I wrote that first piece out of fear and shock over my cancer diagnosis rather than striving for a true understanding of research, nuance, and public health. Parts of that piece are solid–especially my description of what it feels like to be a young woman diagnosed with a potentially lethal disease. I’m less happy with other aspects.  I hope, over time, that Ms. Meltzer will realize she was wrong as well and that she will put her efforts—her time, her talent, her money—towards doing the work that really needs to be done.

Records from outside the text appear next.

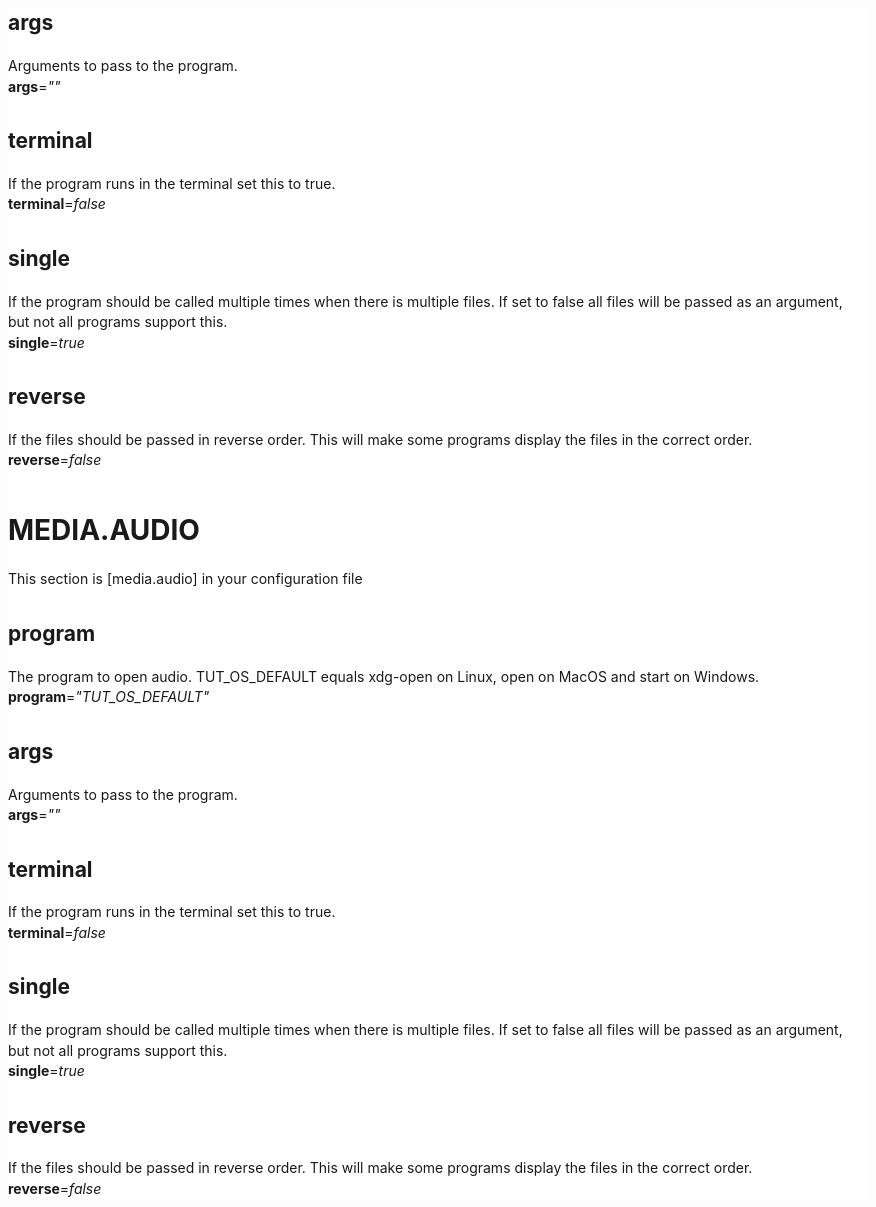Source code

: ## args
Arguments to pass to the program.  
**args**=*""*

## terminal
If the program runs in the terminal set this to true.  
**terminal**=*false*

## single
If the program should be called multiple times when there is multiple files. If set to false all files will be passed as an argument, but not all programs support this.  
**single**=*true*

## reverse
If the files should be passed in reverse order. This will make some programs display the files in the correct order.  
**reverse**=*false*

# MEDIA.AUDIO
This section is \[media.audio\] in your configuration file

## program
The program to open audio. TUT_OS_DEFAULT equals xdg-open on Linux, open on MacOS and start on Windows.  
**program**=*"TUT_OS_DEFAULT"*

## args
Arguments to pass to the program.  
**args**=*""*

## terminal
If the program runs in the terminal set this to true.  
**terminal**=*false*

## single
If the program should be called multiple times when there is multiple files. If set to false all files will be passed as an argument, but not all programs support this.  
**single**=*true*

## reverse
If the files should be passed in reverse order. This will make some programs display the files in the correct order.  
**reverse**=*false*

As for HuffPo: I don’t really get it. When I write an editorial for a newspaper–the LA Times, the New York Times, USA Today–there is at least some editorial process in place to make  sure that what I write as “fact” is indeed “fact.” They may have different standards for proof, but proof is required. As a credible news outlet it seems you should do the same. You publish Susan Love and Fran Visco. Why this?

Finally: while I’m writing such a long post, I’d like to apologize to all of you who have written to me about this piece. I’ve been deluged with email and simply been unable to keep up. Some day I hope to write back, but if I don’t, it’s not out of lack of appreciation.